(Rendered images with source text)

--- START ---

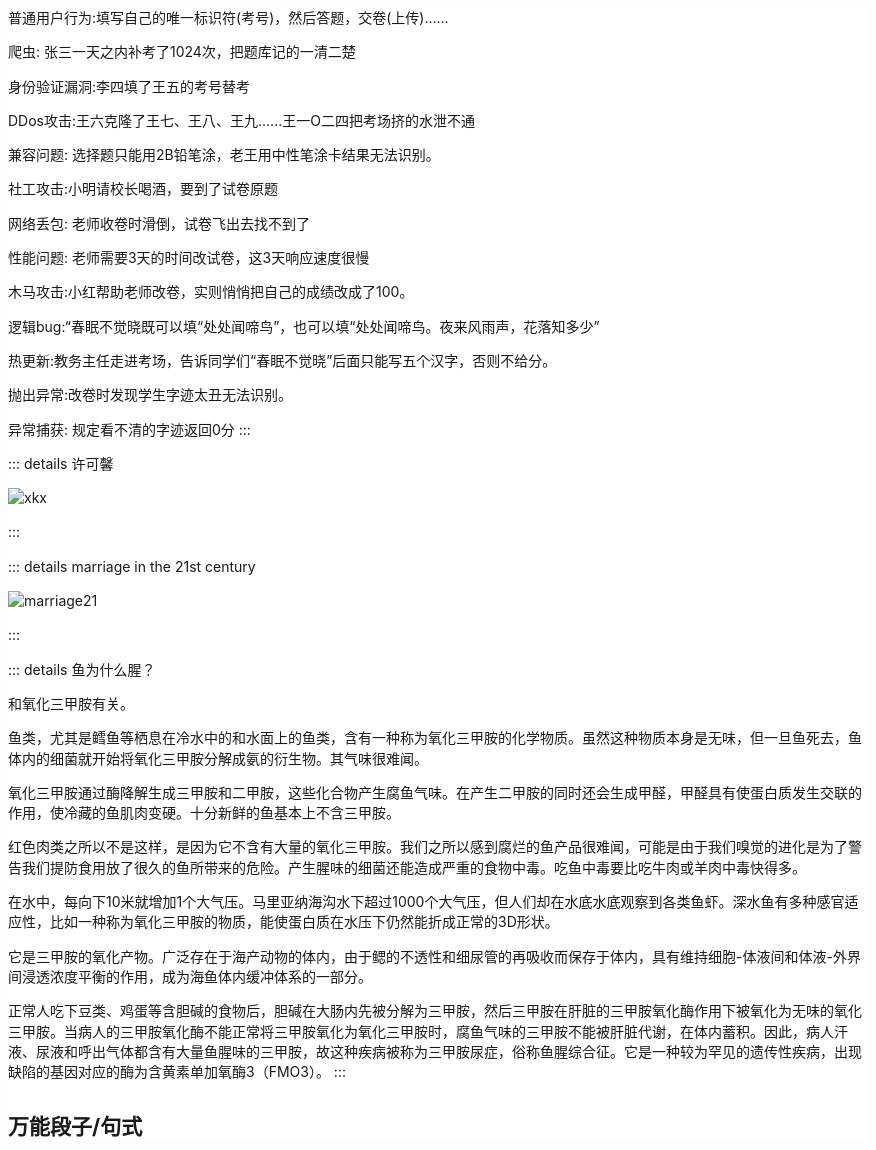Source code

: 普通用户行为:填写自己的唯一标识符(考号)，然后答题，交卷(上传)......

爬虫: 张三一天之内补考了1024次，把题库记的一清二楚

身份验证漏洞:李四填了王五的考号替考

DDos攻击:王六克隆了王七、王八、王九......王一O二四把考场挤的水泄不通

兼容问题: 选择题只能用2B铅笔涂，老王用中性笔涂卡结果无法识别。

社工攻击:小明请校长喝酒，要到了试卷原题

网络丢包: 老师收卷时滑倒，试卷飞出去找不到了

性能问题: 老师需要3天的时间改试卷，这3天响应速度很慢

木马攻击:小红帮助老师改卷，实则悄悄把自己的成绩改成了100。

逻辑bug:“春眠不觉晓既可以填“处处闻啼鸟”，也可以填“处处闻啼鸟。夜来风雨声，花落知多少”

热更新:教务主任走进考场，告诉同学们“春眠不觉晓”后面只能写五个汉字，否则不给分。

抛出异常:改卷时发现学生字迹太丑无法识别。

异常捕获: 规定看不清的字迹返回0分
:::


::: details 许可馨

![xkx](/images/xkx.jpg)

:::

::: details marriage in the 21st century

![marriage21](/images/marriage21.png)

:::

::: details 鱼为什么腥？

和氧化三甲胺有关。

鱼类，尤其是鳕鱼等栖息在冷水中的和水面上的鱼类，含有一种称为氧化三甲胺的化学物质。虽然这种物质本身是无味，但一旦鱼死去，鱼体内的细菌就开始将氧化三甲胺分解成氨的衍生物。其气味很难闻。

氧化三甲胺通过酶降解生成三甲胺和二甲胺，这些化合物产生腐鱼气味。在产生二甲胺的同时还会生成甲醛，甲醛具有使蛋白质发生交联的作用，使冷藏的鱼肌肉变硬。十分新鲜的鱼基本上不含三甲胺。

红色肉类之所以不是这样，是因为它不含有大量的氧化三甲胺。我们之所以感到腐烂的鱼产品很难闻，可能是由于我们嗅觉的进化是为了警告我们提防食用放了很久的鱼所带来的危险。产生腥味的细菌还能造成严重的食物中毒。吃鱼中毒要比吃牛肉或羊肉中毒快得多。 　　

在水中，每向下10米就增加1个大气压。马里亚纳海沟水下超过1000个大气压，但人们却在水底水底观察到各类鱼虾。深水鱼有多种感官适应性，比如一种称为氧化三甲胺的物质，能使蛋白质在水压下仍然能折成正常的3D形状。

它是三甲胺的氧化产物。广泛存在于海产动物的体内，由于鳃的不透性和细尿管的再吸收而保存于体内，具有维持细胞-体液间和体液-外界间浸透浓度平衡的作用，成为海鱼体内缓冲体系的一部分。

正常人吃下豆类、鸡蛋等含胆碱的食物后，胆碱在大肠内先被分解为三甲胺，然后三甲胺在肝脏的三甲胺氧化酶作用下被氧化为无味的氧化三甲胺。当病人的三甲胺氧化酶不能正常将三甲胺氧化为氧化三甲胺时，腐鱼气味的三甲胺不能被肝脏代谢，在体内蓄积。因此，病人汗液、尿液和呼出气体都含有大量鱼腥味的三甲胺，故这种疾病被称为三甲胺尿症，俗称鱼腥综合征。它是一种较为罕见的遗传性疾病，出现缺陷的基因对应的酶为含黄素单加氧酶3（FMO3）。
:::

## 万能段子/句式
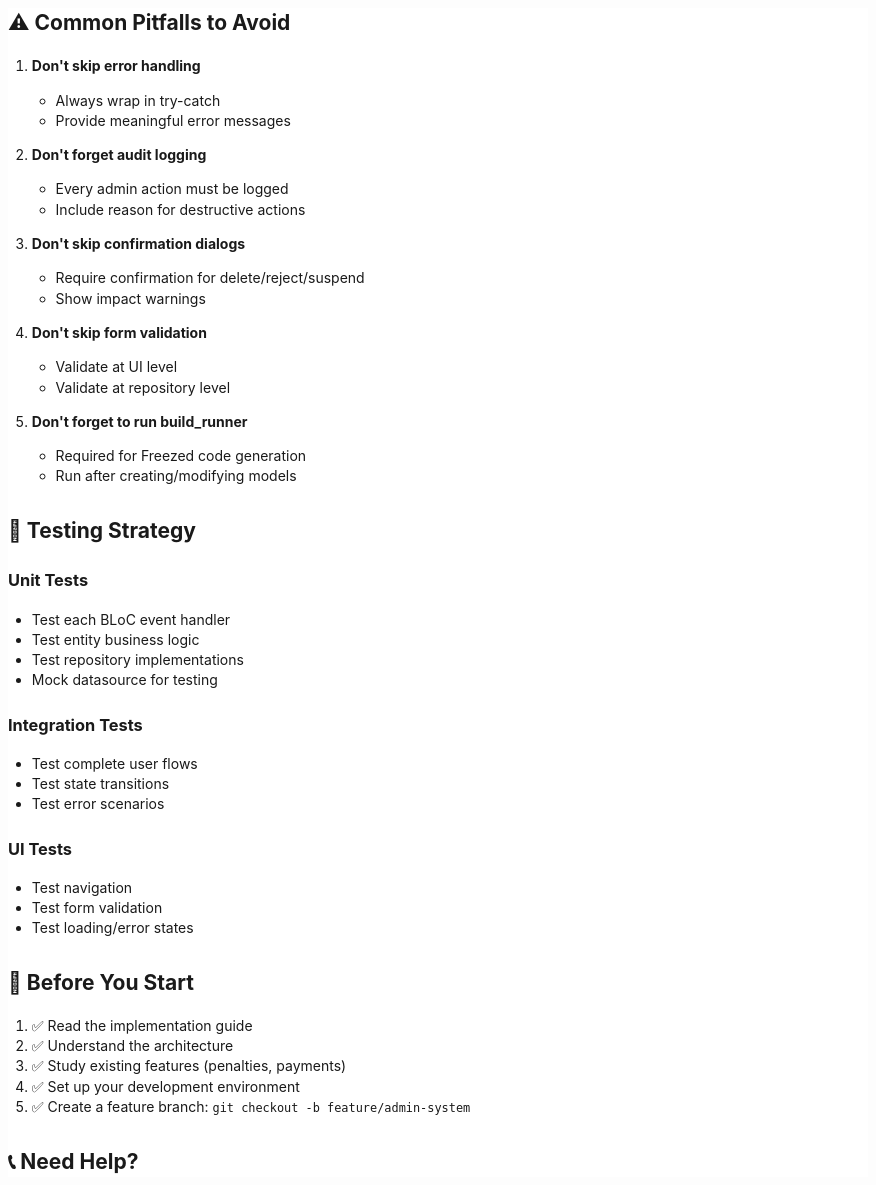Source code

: ## ⚠️ Common Pitfalls to Avoid

1. **Don't skip error handling**
   - Always wrap in try-catch
   - Provide meaningful error messages

2. **Don't forget audit logging**
   - Every admin action must be logged
   - Include reason for destructive actions

3. **Don't skip confirmation dialogs**
   - Require confirmation for delete/reject/suspend
   - Show impact warnings

4. **Don't skip form validation**
   - Validate at UI level
   - Validate at repository level

5. **Don't forget to run build_runner**
   - Required for Freezed code generation
   - Run after creating/modifying models

## 🧪 Testing Strategy

### Unit Tests
- Test each BLoC event handler
- Test entity business logic
- Test repository implementations
- Mock datasource for testing

### Integration Tests
- Test complete user flows
- Test state transitions
- Test error scenarios

### UI Tests
- Test navigation
- Test form validation
- Test loading/error states

## 🚨 Before You Start

1. ✅ Read the implementation guide
2. ✅ Understand the architecture
3. ✅ Study existing features (penalties, payments)
4. ✅ Set up your development environment
5. ✅ Create a feature branch: `git checkout -b feature/admin-system`

## 📞 Need Help?

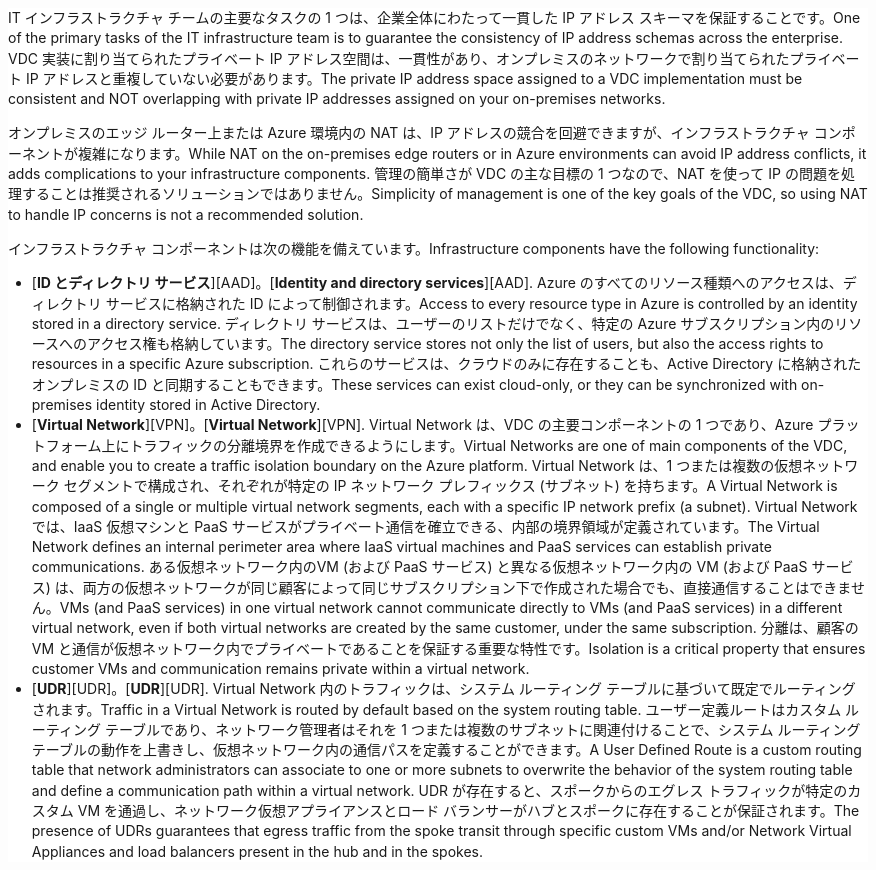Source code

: <span data-ttu-id="77a7b-318">IT インフラストラクチャ チームの主要なタスクの 1 つは、企業全体にわたって一貫した IP アドレス スキーマを保証することです。</span><span class="sxs-lookup"><span data-stu-id="77a7b-318">One of the primary tasks of the IT infrastructure team is to guarantee the consistency of IP address schemas across the enterprise.</span></span> <span data-ttu-id="77a7b-319">VDC 実装に割り当てられたプライベート IP アドレス空間は、一貫性があり、オンプレミスのネットワークで割り当てられたプライベート IP アドレスと重複していない必要があります。</span><span class="sxs-lookup"><span data-stu-id="77a7b-319">The private IP address space assigned to a VDC implementation must be consistent and NOT overlapping with private IP addresses assigned on your on-premises networks.</span></span>

<span data-ttu-id="77a7b-320">オンプレミスのエッジ ルーター上または Azure 環境内の NAT は、IP アドレスの競合を回避できますが、インフラストラクチャ コンポーネントが複雑になります。</span><span class="sxs-lookup"><span data-stu-id="77a7b-320">While NAT on the on-premises edge routers or in Azure environments can avoid IP address conflicts, it adds complications to your infrastructure components.</span></span> <span data-ttu-id="77a7b-321">管理の簡単さが VDC の主な目標の 1 つなので、NAT を使って IP の問題を処理することは推奨されるソリューションではありません。</span><span class="sxs-lookup"><span data-stu-id="77a7b-321">Simplicity of management is one of the key goals of the VDC, so using NAT to handle IP concerns is not a recommended solution.</span></span>

<span data-ttu-id="77a7b-322">インフラストラクチャ コンポーネントは次の機能を備えています。</span><span class="sxs-lookup"><span data-stu-id="77a7b-322">Infrastructure components have the following functionality:</span></span>

-   <span data-ttu-id="77a7b-323">[**ID とディレクトリ サービス**][AAD]。</span><span class="sxs-lookup"><span data-stu-id="77a7b-323">[**Identity and directory services**][AAD].</span></span> <span data-ttu-id="77a7b-324">Azure のすべてのリソース種類へのアクセスは、ディレクトリ サービスに格納された ID によって制御されます。</span><span class="sxs-lookup"><span data-stu-id="77a7b-324">Access to every resource type in Azure is controlled by an identity stored in a directory service.</span></span> <span data-ttu-id="77a7b-325">ディレクトリ サービスは、ユーザーのリストだけでなく、特定の Azure サブスクリプション内のリソースへのアクセス権も格納しています。</span><span class="sxs-lookup"><span data-stu-id="77a7b-325">The directory service stores not only the list of users, but also the access rights to resources in a specific Azure subscription.</span></span> <span data-ttu-id="77a7b-326">これらのサービスは、クラウドのみに存在することも、Active Directory に格納されたオンプレミスの ID と同期することもできます。</span><span class="sxs-lookup"><span data-stu-id="77a7b-326">These services can exist cloud-only, or they can be synchronized with on-premises identity stored in Active Directory.</span></span>
-   <span data-ttu-id="77a7b-327">[**Virtual Network**][VPN]。</span><span class="sxs-lookup"><span data-stu-id="77a7b-327">[**Virtual Network**][VPN].</span></span> <span data-ttu-id="77a7b-328">Virtual Network は、VDC の主要コンポーネントの 1 つであり、Azure プラットフォーム上にトラフィックの分離境界を作成できるようにします。</span><span class="sxs-lookup"><span data-stu-id="77a7b-328">Virtual Networks are one of main components of the VDC, and enable you to create a traffic isolation boundary on the Azure platform.</span></span> <span data-ttu-id="77a7b-329">Virtual Network は、1 つまたは複数の仮想ネットワーク セグメントで構成され、それぞれが特定の IP ネットワーク プレフィックス (サブネット) を持ちます。</span><span class="sxs-lookup"><span data-stu-id="77a7b-329">A Virtual Network is composed of a single or multiple virtual network segments, each with a specific IP network prefix (a subnet).</span></span> <span data-ttu-id="77a7b-330">Virtual Network では、IaaS 仮想マシンと PaaS サービスがプライベート通信を確立できる、内部の境界領域が定義されています。</span><span class="sxs-lookup"><span data-stu-id="77a7b-330">The Virtual Network defines an internal perimeter area where IaaS virtual machines and PaaS services can establish private communications.</span></span> <span data-ttu-id="77a7b-331">ある仮想ネットワーク内のVM (および PaaS サービス) と異なる仮想ネットワーク内の VM (および PaaS サービス) は、両方の仮想ネットワークが同じ顧客によって同じサブスクリプション下で作成された場合でも、直接通信することはできません。</span><span class="sxs-lookup"><span data-stu-id="77a7b-331">VMs (and PaaS services) in one virtual network cannot communicate directly to VMs (and PaaS services) in a different virtual network, even if both virtual networks are created by the same customer, under the same subscription.</span></span> <span data-ttu-id="77a7b-332">分離は、顧客の VM と通信が仮想ネットワーク内でプライベートであることを保証する重要な特性です。</span><span class="sxs-lookup"><span data-stu-id="77a7b-332">Isolation is a critical property that ensures customer VMs and communication remains private within a virtual network.</span></span>
-   <span data-ttu-id="77a7b-333">[**UDR**][UDR]。</span><span class="sxs-lookup"><span data-stu-id="77a7b-333">[**UDR**][UDR].</span></span> <span data-ttu-id="77a7b-334">Virtual Network 内のトラフィックは、システム ルーティング テーブルに基づいて既定でルーティングされます。</span><span class="sxs-lookup"><span data-stu-id="77a7b-334">Traffic in a Virtual Network is routed by default based on the system routing table.</span></span> <span data-ttu-id="77a7b-335">ユーザー定義ルートはカスタム ルーティング テーブルであり、ネットワーク管理者はそれを 1 つまたは複数のサブネットに関連付けることで、システム ルーティング テーブルの動作を上書きし、仮想ネットワーク内の通信パスを定義することができます。</span><span class="sxs-lookup"><span data-stu-id="77a7b-335">A User Defined Route is a custom routing table that network administrators can associate to one or more subnets to overwrite the behavior of the system routing table and define a communication path within a virtual network.</span></span> <span data-ttu-id="77a7b-336">UDR が存在すると、スポークからのエグレス トラフィックが特定のカスタム VM を通過し、ネットワーク仮想アプライアンスとロード バランサーがハブとスポークに存在することが保証されます。</span><span class="sxs-lookup"><span data-stu-id="77a7b-336">The presence of UDRs guarantees that egress traffic from the spoke transit through specific custom VMs and/or Network Virtual Appliances and load balancers present in the hub and in the spokes.</span></span>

--- END ---

- [WHAT THE EXERCISE ASKS]
In the data above, retype only the stretch from the line with "1. ✅ Read the implementation guide" through the line with "your on-premises networks.</span></span>", word for word, and skip any pictures.

- [SOLUTION]
1. ✅ Read the implementation guide
2. ✅ Understand the architecture
3. ✅ Study existing features (penalties, payments)
4. ✅ Set up your development environment
5. ✅ Create a feature branch: `git checkout -b feature/admin-system`

## 📞 Need Help?

Source code

: <span data-ttu-id="77a7b-318">IT インフラストラクチャ チームの主要なタスクの 1 つは、企業全体にわたって一貫した IP アドレス スキーマを保証することです。</span><span class="sxs-lookup"><span data-stu-id="77a7b-318">One of the primary tasks of the IT infrastructure team is to guarantee the consistency of IP address schemas across the enterprise.</span></span> <span data-ttu-id="77a7b-319">VDC 実装に割り当てられたプライベート IP アドレス空間は、一貫性があり、オンプレミスのネットワークで割り当てられたプライベート IP アドレスと重複していない必要があります。</span><span class="sxs-lookup"><span data-stu-id="77a7b-319">The private IP address space assigned to a VDC implementation must be consistent and NOT overlapping with private IP addresses assigned on your on-premises networks.</span></span>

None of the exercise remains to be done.